Wow. Tonight’s episode of Lost was a LOT to take in. It was by far the single most complicated hour of the show that we have ever seen. Lots of us are making snap judgements without really thinking. I, for one, hated the episode at first. I then thought about it for an hour and am finding myself liking it more and more. At the very least, it’s making me think more and more. Maybe I just don’t like child actors. Anyway, for anyone out there a little bit lost (ha), you aren’t alone. This episode was MAD confusing.
Whether or not we liked the answers we were given, the writers didn’t go out of their way to force feed them to us. A lot of good literature is full of metaphors and allegories and television often avoids anything like that. Television audiences don’t like to think, we like to have people tell us what to think. Lost has never been a show like that, which is awesome because we can continue to have many more discussions in an attempt to gain some semblance of insight into whatever the frak might be going on.

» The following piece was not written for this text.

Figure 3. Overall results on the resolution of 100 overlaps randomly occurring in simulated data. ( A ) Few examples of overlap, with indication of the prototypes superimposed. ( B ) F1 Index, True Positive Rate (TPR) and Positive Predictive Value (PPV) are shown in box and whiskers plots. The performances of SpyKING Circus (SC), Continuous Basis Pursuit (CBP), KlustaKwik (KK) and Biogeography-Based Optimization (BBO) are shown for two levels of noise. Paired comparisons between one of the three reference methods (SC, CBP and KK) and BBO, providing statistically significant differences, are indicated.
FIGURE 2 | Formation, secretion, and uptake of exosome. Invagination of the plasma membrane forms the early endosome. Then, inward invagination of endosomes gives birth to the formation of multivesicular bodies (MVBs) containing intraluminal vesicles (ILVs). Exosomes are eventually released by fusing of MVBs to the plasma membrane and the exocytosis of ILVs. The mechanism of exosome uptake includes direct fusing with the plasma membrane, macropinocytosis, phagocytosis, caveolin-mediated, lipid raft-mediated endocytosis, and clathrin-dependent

I’m going to try and combine some introductory courses about religion and philosophy that I took with some of what we saw here tonight in the hopes that I can make sense of something.
Hinduism has at its core the idea that everything in this universe is made up of one eternal substance known as Bhraman. We all have what Westerners would call a “soul”, called the “Atman”, which is part of Bhraman. The Atman is eternal and the goal of life is to achieve enlightenment and find one’s Atman, which is our “true self”. This can be achieved in many ways, but the point of enlightenment is that it allows us to escape from an eternal cycle known as “Samsara.” Samsara is the cycle of reincarnation. If you don’t discover yourself and find your Atman in this life, no problem, you get to do it again in the next life. Depending on how closely you followed your life’s duty (your Dharma) you are reincarnated as something more or less awesome.

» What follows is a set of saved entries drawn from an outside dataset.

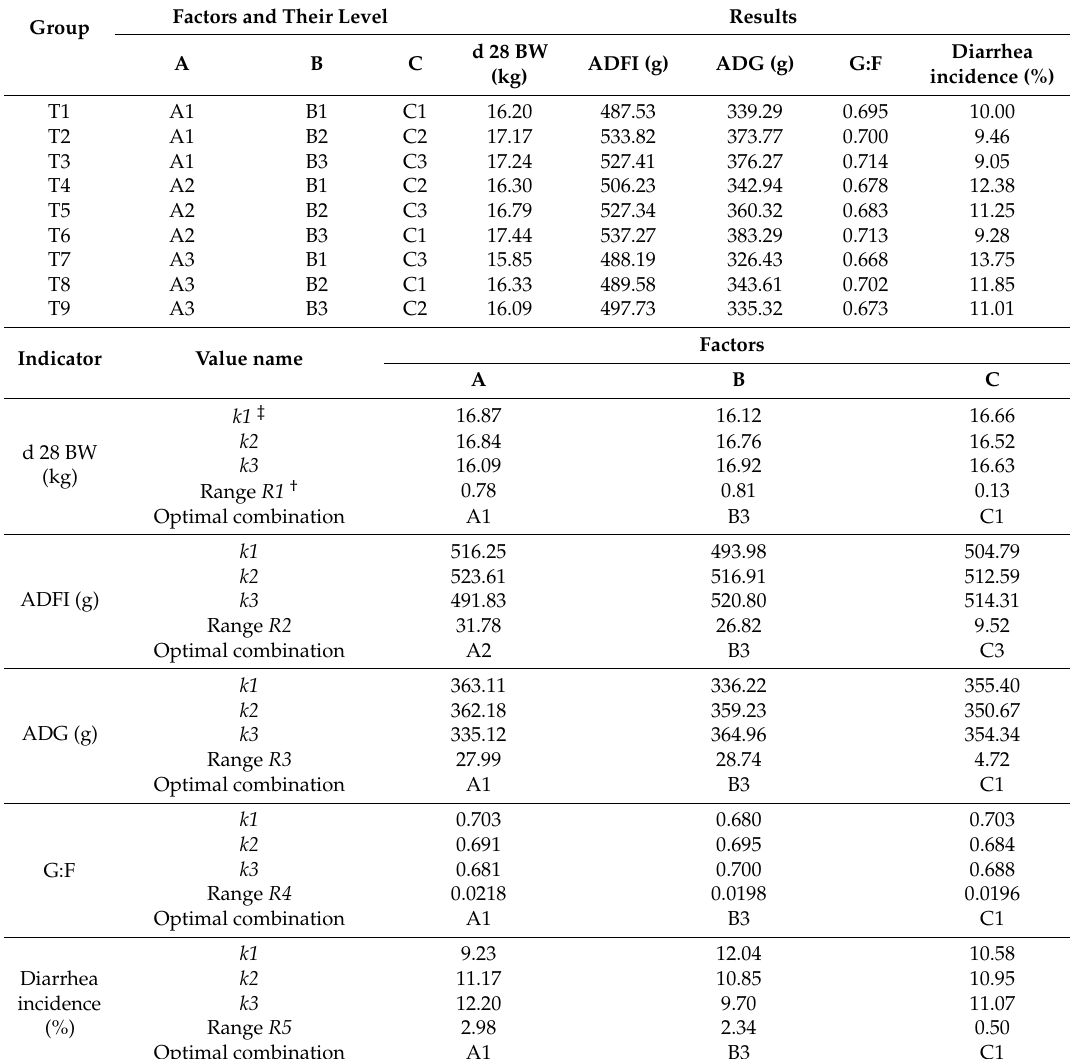
Table 5. The range analysis of the orthogonal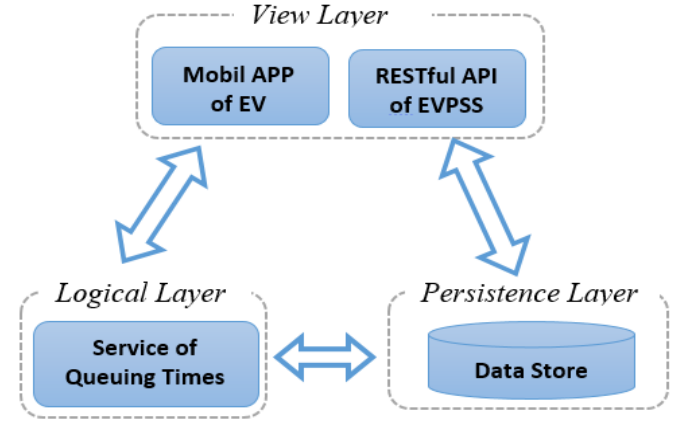
Figure 2. Three-layer framework of application. Reproduced with permission from [12].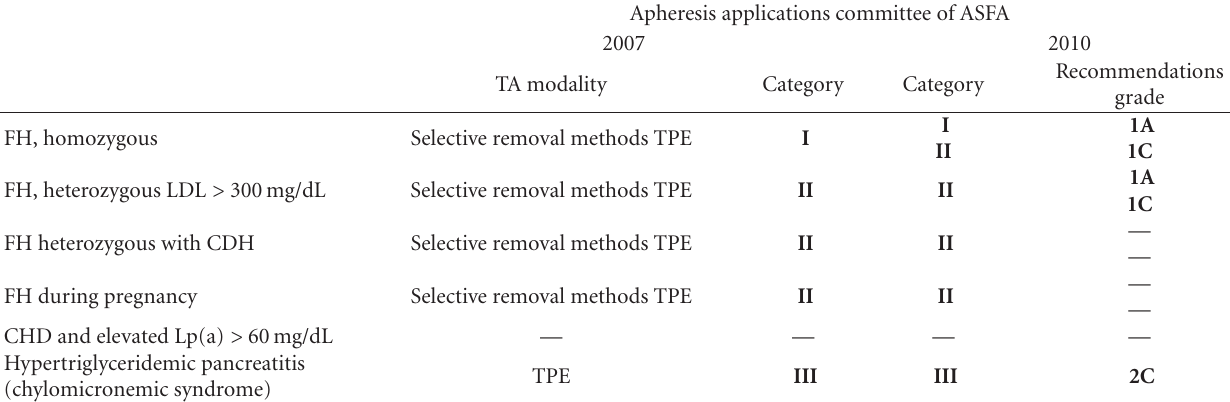
Table 7: Guidelines on the use of TA in hyperlipidemia [40,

Escaping Samsara allows your Atman to return to Bhraman, which means no more reincarnating. The definition of Bhraman according to wikipedia is “the eternal, unchanging, infinite, immanent, and transcendent reality which is the Divine Ground of all matter, energy, time, space, being, and everything beyond in this Universe.”

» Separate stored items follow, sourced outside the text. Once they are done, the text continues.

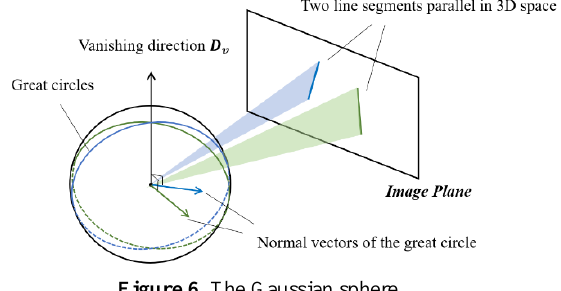
Figure 6 . The Gaussian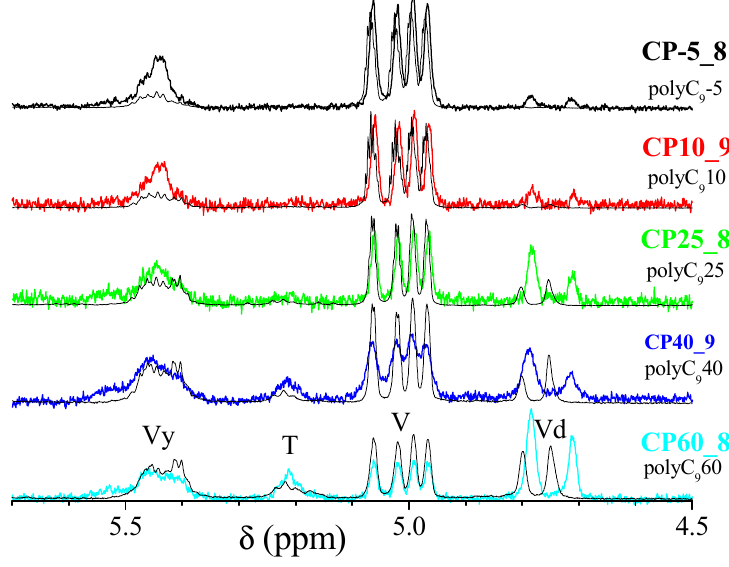
Figure 7. Olefinic window of 1 H NMR spectra for samples with comparable C 9 contents, obtained at different T pol . Spectra of corresponding polyC 9 samples are shown for comparison.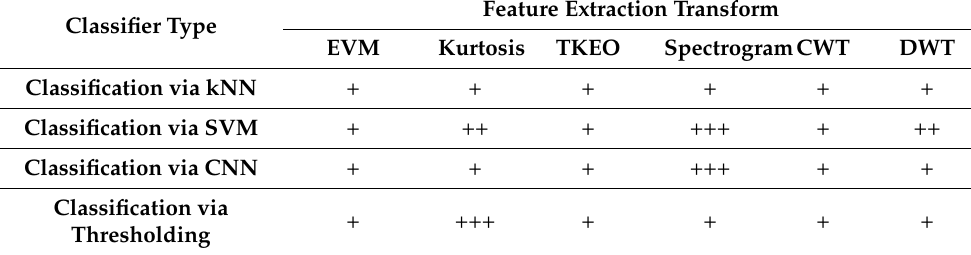
Table 3. Preliminary analysis on the suitability of various feature-extraction transforms for vari- ous classification methods (+ = low , ++ = medium, +++ = high) in the context of pre-correlation GNSS data.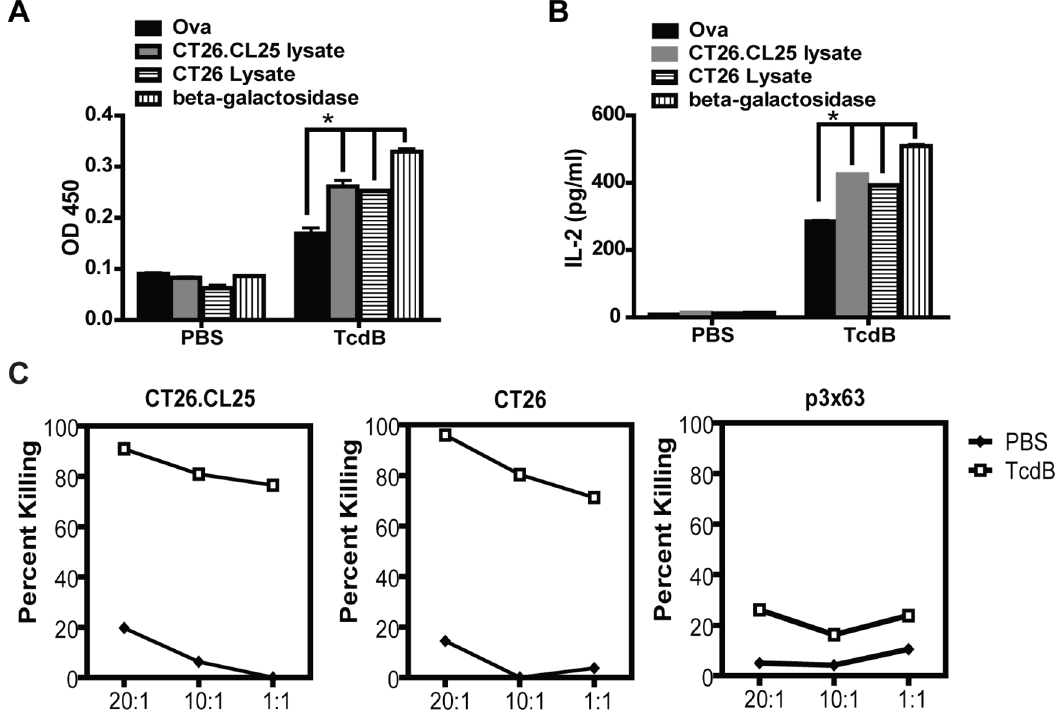
Figure 4. T-cell proliferation, IL-2 secretion, and specific CTL activity of splenocytes from immunized mice. Mice were immunized twice with PBS or TcdB-intoxicated CT26.CL25 (TcdB), and splenocytes were harvested 5 days after the second immunization. (A and B) splenocytes were restimulated with OVA, CT26.CL25 lysate, CT26 lysate, and b -galactosidase. (A) T-cell proliferation was determined by BrdU cell proliferation assay. (B) IL-2 production was measured by ELISA. The data in (A) and (B) represent the mean of three independent experiments 6 SEM. *represents P , 0.05 (one-way ANOVA). (C) Specific CTL induction. Splenocytes restimulated with CT26.CL25 lysate were tested for cytolytic activity against CT26.CL25 cells, parental CT26 cells, or myeloma p3x63Ag8.653 cells using cytotoxicity detection kit (LDH) assay. Representative data from one of three independent experiments are shown.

The large tunnel of light that we were shown was called “life, death, rebirth, etc” Life, death, and rebirth are the key components of Samsara. We were told that if the light went out, then so would EVERYTHING. If the infinite and the eternal went out, then there would be no more universe.
Every person has a little bit of it inside them, which is consistent with the notion of the Atman.
Here’s where I get a bit lost.
What exactly happened at the end of the episode with the creation of the smoke monster?
We were told that the light is the heart of the island. If the light is the heart of the island, then maybe the island is the heart of the universe. Jacob has been tasked with protecting it because it is essentially the embodiment of everything.
Perhaps MIB absorbed all of the “light” when he entered the cave. Maybe he absorbed the heart of everything. MIB became everything. If MIB IS Bhraman, then maybe MIB’s fate, which was called “worse than death,” is to never live, die, be reborn, or achieve enlightenment. His Atman is part of Bhraman and yet he is still aware. He hasn’t escaped. He can never truly escape as long as the universe exists and he is trapped in its heart.
If he is now the light that Jacob was tasked with protecting, then it makes sense that Jacob’s primary mission would be to keep MIB from escaping the island. It also explains why Jacob calls it the embodiment of evil. Never mind MIB and his motives, this “everything” is what Jacob lost his mother and “killed” his brother for. The fact that it is his brother who longs to leave the island while doing really awful things helps with the use of the word evil a bit too lol.
If the heart of the island and thus the universe leaves the island, then, in the words of Charles Widmore, “Everything will cease to exist.”
Man, this is some dense &!@%!
Feel free to ignore my blathering. It was more of an interpretation than a “theory.” I haven’t even touched on the significance of their mother, her death, Adam and Eve, how the light can be harnessed to power things like the wheel (does this mean that Smokey is where the wheel’s power comes from?), ETC.
Thanks for reading if you got this far. Rambling over. I’m sure I’ll regret posting this in the morning :P.
Also, check out the story of the foundation of Ancient Rome (search Romulus and Remus). Very interesting stuff pertinent to Lost.